J’ai toujours voulu travailler dans l’hôtellerie ou la restauration. Naturellement, j’ai donc fait une école hôtelière à Pontivy en Bretagne. Lorsque j’ai obtenu mon Bac pro option service, je ne voulais pas aller travailler tout de suite, je cherchais un moyen de continuer mes études encore un an. C’est à ce moment-là que j’ai découvert la mention complémentaire barman.

J’ai eu la chance d’avoir un prof génial, qui m’a placé dans de très beaux établissements pour mes stages : le Grand palais à Biarritz ou Le Diana à Carnac où j’ai rencontré Mickael Bellec, qui m’a proposé de le suivre en saison d’hiver aux Airelles à Courchevel. C’est comme ça je suis rentré dans le monde de luxe.
Les Airelles, c’était dingue, c’est l’une de mes plus belles expériences. Tout était possible, on ne pouvait pas dire non au client, il y avait des événements majestueux avec des budgets illimités. Les danseurs, des jongleurs, ce fut une saison de folie.

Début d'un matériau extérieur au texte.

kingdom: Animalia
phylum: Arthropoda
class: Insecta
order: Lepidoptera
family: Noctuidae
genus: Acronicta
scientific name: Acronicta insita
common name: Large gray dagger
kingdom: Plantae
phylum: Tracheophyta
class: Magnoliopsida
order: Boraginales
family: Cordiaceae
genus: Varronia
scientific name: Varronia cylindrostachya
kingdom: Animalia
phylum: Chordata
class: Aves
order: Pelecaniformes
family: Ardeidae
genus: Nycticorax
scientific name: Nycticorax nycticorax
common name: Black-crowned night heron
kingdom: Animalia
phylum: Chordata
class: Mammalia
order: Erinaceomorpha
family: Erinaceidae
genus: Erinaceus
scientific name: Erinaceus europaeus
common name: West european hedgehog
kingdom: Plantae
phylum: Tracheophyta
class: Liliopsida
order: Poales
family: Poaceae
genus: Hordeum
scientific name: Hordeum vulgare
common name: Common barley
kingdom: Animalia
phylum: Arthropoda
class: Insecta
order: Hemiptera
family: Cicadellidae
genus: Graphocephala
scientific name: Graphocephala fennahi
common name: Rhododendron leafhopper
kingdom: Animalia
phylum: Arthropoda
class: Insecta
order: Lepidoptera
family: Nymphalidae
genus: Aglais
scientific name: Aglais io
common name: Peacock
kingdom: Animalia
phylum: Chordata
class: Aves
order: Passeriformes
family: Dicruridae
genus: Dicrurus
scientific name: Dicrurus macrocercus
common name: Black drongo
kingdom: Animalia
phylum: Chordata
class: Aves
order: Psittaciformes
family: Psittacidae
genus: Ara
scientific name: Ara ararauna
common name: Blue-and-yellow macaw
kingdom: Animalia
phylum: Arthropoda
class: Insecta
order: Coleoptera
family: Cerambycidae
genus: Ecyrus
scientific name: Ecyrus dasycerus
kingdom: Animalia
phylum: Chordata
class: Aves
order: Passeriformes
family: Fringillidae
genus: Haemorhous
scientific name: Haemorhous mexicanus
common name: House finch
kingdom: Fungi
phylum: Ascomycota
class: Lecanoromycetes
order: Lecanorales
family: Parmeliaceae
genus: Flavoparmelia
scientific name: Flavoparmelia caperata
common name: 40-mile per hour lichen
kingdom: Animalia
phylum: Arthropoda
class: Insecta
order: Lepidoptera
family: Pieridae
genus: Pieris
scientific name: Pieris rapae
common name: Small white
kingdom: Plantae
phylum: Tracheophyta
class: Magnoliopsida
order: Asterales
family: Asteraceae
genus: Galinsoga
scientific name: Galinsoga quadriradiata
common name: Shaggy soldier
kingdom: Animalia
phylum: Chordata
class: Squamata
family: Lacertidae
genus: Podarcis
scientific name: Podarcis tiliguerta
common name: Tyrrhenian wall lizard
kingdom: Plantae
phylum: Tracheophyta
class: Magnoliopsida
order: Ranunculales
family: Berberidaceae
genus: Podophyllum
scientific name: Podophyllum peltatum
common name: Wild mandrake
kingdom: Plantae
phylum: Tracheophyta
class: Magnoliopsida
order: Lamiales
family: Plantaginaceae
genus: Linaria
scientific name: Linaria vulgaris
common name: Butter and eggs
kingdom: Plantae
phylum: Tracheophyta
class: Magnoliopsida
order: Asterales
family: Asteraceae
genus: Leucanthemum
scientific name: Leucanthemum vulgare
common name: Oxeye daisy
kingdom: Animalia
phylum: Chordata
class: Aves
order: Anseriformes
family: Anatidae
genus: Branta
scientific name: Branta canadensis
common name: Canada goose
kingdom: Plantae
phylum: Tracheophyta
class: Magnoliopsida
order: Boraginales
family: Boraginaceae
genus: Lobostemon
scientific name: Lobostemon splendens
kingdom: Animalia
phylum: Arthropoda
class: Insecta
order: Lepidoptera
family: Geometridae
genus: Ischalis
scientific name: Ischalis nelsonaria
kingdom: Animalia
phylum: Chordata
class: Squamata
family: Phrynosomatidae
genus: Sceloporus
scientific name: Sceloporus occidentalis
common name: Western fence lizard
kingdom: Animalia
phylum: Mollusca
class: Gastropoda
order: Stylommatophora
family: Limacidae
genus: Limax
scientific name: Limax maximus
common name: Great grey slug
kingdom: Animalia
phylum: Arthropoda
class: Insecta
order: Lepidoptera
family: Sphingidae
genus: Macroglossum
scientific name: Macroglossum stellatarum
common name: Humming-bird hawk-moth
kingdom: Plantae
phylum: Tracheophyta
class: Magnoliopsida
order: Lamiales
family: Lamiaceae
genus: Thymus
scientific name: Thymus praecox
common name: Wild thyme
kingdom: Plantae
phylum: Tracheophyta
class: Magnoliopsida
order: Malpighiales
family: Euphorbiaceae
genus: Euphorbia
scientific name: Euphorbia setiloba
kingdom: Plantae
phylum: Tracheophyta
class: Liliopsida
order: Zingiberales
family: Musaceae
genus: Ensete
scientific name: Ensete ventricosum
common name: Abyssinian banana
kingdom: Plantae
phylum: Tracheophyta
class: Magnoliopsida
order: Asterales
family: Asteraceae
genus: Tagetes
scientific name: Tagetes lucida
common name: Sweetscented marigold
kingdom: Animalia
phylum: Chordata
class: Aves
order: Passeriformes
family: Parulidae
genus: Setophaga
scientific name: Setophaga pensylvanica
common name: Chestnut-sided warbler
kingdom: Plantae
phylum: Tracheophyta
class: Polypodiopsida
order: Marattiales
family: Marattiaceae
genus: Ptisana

Ensuite je suis parti à l’hôtel Métropole à Monaco pendant un an, dont le style d’établissement n’avait rien à voir avec les Airelles, la clientèle était très différente. C’était beaucoup moins axé cocktail, les clients consommaient plutôt des grands vins, du champagne ou des choses très minimalistes comme des dry martinis. Je me suis rapidement rendu compte que ça me plaisait moins et je ne me suis pas du tout adapté au mode de vie du Sud, mais je me suis accroché car professionnellement c’était une très belle expérience.

Après ça, je suis reparti à La Baule faire une saison pour retourner aux racines, aux prémisses puis avec des potes nous sommes partis traverser les États Unis en voiture de San Francisco à New York pour faire un break.

En rentrant, je me suis installé à Paris et j’ai intégré l’équipe du Prince de Galles pendant un peu plus d’un an puis je suis passé par le Pas de loup avec Amanda Boucher avant de faire l’ouverture des Grands Verres avec Hyacinthe Lescoet. J’ai adoré le concept des Grands verres, j’aimais beaucoup ce qu’ils proposaient, leur approche « fait-maison » et locavore mais je n’étais pas à l’aise avec la clientèle, une clientèle similaire au Prince de Galles, peu intéressée par la créativité des cocktails au final.

Durant le concours Trois Rivières, j’ai rencontré Ben Tyler qui était dans le jury. Ce concours fut un échec total, je me suis complètement foiré sur ma prestation, en revanche, mon cocktail a beaucoup plu à Ben. C’est lui qui m’a aidé à m’extérioriser, à poser plus mes mots, à être plus à l’aise en public. Un peu comme mon maître Yoda ! (rire). Il m’a fait confiance et m’a proposé de prendre sa succession à la Mezcaleria. 
Cocktail  » Sexy Mother Fucker  » menu D.Y.K.I.L
credit @aron_farkas_photo

Ton expérience dans l’hotellerie de luxe est un plus dans le monde du bar à cocktail ?

Je viens de l’univers des palaces mais j’aime beaucoup le côté plutôt Street des bars à cocktails avec une approche plus détente. En revanche j’essaye de garder le même niveau de service que dans tous les grands hôtels où j’ai travaillé, je pense que c’est la base.

Mickael, d’où te vient l’inspiration pour la création des cocktails ? Est-ce que tu as un processus particulier ?

Je suis un mec plutôt terre à terre. J’échange avec les gens, j’essaye de me porter sur le goût. J’aime rechercher les accords de saveur.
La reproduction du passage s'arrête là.